Tuesday, October 6, 2009

Called In

I got done at the clinic around midnight. The clean-up was easier once I found the second autoclave was full of freshly sterilized instruments, meaning I didn't have to run a load myself. On the other hand, the drill defeated me. I wiped all the blood off it, but the mysterious combination of pulling and twisting necessary to disassemble it eluded me.

Around eight o'clock a newly spayed dog had dehisced, and I had gotten a call, "Can you come in?" Seeing as I had been still standing in the surgery ward, I guess technically the answer was "no". Anyway, it was a 4th year's surgery dog from earlier in the day. The resident was delighted to get to do a surgery. It wasn't a huge undertaking, though. She was worried, in fact, that maybe she'd mistakenly called for surgery on a dog that was fine. But to her relief (if not the 4th year's), the student had sutured a layer of fat instead of the linea alba. So yay, there was something to fix!
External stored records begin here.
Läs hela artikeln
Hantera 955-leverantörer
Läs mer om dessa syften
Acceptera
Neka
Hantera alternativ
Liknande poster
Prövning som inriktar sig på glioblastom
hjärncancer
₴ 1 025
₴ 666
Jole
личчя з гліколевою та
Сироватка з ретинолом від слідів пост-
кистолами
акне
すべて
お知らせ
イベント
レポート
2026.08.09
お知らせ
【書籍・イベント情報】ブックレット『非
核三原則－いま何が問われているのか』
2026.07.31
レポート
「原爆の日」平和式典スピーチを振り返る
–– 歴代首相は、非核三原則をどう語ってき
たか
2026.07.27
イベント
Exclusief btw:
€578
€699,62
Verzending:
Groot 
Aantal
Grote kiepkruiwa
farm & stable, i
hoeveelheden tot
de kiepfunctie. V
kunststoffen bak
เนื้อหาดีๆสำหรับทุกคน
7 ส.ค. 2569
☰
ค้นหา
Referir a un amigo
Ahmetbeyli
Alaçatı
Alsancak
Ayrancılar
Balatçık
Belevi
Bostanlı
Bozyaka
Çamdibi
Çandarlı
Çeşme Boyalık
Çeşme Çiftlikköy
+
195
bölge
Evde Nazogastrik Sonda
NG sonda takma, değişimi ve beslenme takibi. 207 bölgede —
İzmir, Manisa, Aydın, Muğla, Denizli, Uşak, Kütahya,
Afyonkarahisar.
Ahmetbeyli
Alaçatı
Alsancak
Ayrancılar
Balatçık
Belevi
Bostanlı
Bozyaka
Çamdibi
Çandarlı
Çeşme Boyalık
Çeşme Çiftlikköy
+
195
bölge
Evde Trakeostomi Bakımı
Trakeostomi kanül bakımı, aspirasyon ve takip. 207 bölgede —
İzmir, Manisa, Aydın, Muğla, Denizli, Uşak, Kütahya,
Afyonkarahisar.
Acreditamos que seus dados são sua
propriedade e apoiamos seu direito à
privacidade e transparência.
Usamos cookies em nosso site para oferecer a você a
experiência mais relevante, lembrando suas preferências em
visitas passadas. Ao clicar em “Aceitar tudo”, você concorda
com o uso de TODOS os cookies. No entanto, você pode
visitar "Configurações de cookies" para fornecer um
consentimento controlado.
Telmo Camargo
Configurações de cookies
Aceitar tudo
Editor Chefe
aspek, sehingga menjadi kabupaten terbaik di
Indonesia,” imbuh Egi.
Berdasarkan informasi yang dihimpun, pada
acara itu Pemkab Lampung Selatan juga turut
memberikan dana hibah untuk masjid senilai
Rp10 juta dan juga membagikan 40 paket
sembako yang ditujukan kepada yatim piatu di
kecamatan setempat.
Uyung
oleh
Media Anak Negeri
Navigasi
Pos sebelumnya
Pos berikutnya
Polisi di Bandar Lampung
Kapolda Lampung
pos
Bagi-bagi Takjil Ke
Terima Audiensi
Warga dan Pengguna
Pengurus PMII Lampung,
I don't usually meet the dogs before they're anesthetized. This one was a very thin Rottweiler, from the rescue group. She seemed very sweet--granted, she had just woken up a few hours ago and was sedated again already.

So that was last night! I tormented the other student techs by telling them about it today. No one really likes to hear that someone got called in--it implies there might be a trend!
However, aside from huge amount of cleaning I ended up doing, it was a pretty decent experience.

Not that I want to repeat it every time I'm on call.